A predominância vocal da música barroca italiana recomendou o uso acessório de violinos, cravos e órgãos portáteis. Os violones, por exemplo, só apareceram lá por 1650 e somente em Veneza, por causa do intenso intercâmbio com a Alemanha. Eram também usados correntemente o "clarinete", o "chalumeau" e a "viole all'inglese". O oboé e a flauta transversal só foram adotadas no último estágio barroco.
A produção musical na Itália foi tão abundante no barroco que sufocou todas as iniciativas estrangeiras. Ainda no período clássico este predomínio permaneceu, ao menos no campo da ópera. E por que houve um declínio tão acentuado se ali se produzia mais música do que era possível consumir? Em função de razões tecnológicas e políticas. As sociedades italianas, pressionadas pelas rivalidades da nobreza fragmentada e pelo alto grau de conservadorismo da Igreja Católica, não se modernizaram por dentro e fizeram de suas casas e aldeias o palco de suas próprias óperas, bufas e hipócritas, persistindo em manter as relações do tipo feudal. Enquanto isto, os Estados transalpinos viviam a intensa discussão dos filósofos e criavam novas e poderosas máquinas, copiadas e melhoradas a partir das idéias alheias.
A perda de "status" da aristocracia italiana caldeou para a Alemanha, principalmente, os melhores frutos intelectuais da península. Houve um momento em que tanta música italiana era pirateada na Holanda e na Inglaterra que se arruinou totalmente (e por mais de um século) toda a impressão musical italiana. A consequência imediata foi a progressiva submissão dos autores italianos aos gostos estrangeiros: como estes preferiam a música instrumental (porque, não entendendo a língua, não compravam música vocal) esta assumiu um caráter dominante no final do barroco e contribuiu aceleradamente para o seu declínio.

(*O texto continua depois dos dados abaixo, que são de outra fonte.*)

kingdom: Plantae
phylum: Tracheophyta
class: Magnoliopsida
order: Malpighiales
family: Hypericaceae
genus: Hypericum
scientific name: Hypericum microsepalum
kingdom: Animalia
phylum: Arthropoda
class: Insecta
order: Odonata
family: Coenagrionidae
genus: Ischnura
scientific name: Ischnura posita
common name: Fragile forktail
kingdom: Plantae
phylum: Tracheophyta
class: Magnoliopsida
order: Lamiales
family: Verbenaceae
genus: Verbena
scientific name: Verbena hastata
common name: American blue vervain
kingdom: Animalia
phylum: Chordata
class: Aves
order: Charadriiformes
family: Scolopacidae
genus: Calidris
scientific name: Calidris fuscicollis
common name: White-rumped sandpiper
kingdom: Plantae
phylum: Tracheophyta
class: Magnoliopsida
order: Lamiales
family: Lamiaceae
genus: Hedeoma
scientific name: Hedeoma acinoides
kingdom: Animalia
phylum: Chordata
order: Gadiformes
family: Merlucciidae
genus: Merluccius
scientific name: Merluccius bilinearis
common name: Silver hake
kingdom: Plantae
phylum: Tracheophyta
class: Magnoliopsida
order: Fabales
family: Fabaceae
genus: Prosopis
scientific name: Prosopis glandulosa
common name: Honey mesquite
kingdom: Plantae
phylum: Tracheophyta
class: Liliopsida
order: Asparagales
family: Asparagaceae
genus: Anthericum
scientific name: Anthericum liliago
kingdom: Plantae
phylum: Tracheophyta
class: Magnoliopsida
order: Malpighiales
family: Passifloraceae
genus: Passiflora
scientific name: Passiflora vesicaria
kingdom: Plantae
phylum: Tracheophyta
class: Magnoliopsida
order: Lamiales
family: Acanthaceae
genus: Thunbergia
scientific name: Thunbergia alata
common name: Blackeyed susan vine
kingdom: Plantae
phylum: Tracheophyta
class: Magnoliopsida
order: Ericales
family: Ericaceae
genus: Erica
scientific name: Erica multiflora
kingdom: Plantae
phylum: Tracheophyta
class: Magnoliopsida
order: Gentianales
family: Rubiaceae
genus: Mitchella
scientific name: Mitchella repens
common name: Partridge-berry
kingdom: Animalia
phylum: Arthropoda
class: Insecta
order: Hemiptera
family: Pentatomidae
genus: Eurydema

Novos instrumentos e novos gêneros associados a uma indústria forte de edição musical, fizeram o eixo cultural mudar de lugar. Os italianos apegaram-se às técnicas seiscentistas de impressão por placas, que foram abandonadas em Londres, Amsterdam e Paris, onde usavam-se técnicas novas, para produzir partituras a preços muito baixos. Na Itália, nenhuma partitura era impressa sem o patrocínio de um mecenas e isto era um grande problema, resolvido às custas da superioridade de seu papel pautado e da mão-de-obra de copistas, cuja classe tornou-se numerosa e bem paga.
Assim como a flauta transversal de 6 furos e 1 chave limitou o uso do instrumento até meados do século XIX, o cravo e o órgão ditaram a música do barroco italiano, o papel de 12 pautas, usado na península, condicionou o trabalho dos compositores, que preferiram restringir a sua criatividade às dimensões físicas de um pergaminho, ao invés de colar folhas suplementares.
A música ao longo dos tempos sempre foi escrava: ora da mecânica, ora da acústica, da imprensa, da organização social ou de todas elas. Curiosamente, quando ela atingiu a independência, o resultado foi tão decepcionante que o gosto musical foi aos poucos retornando ao dos tempos em que a submissão a certos ideais estéticos e conceitos éticos era uma coisa considerada natural.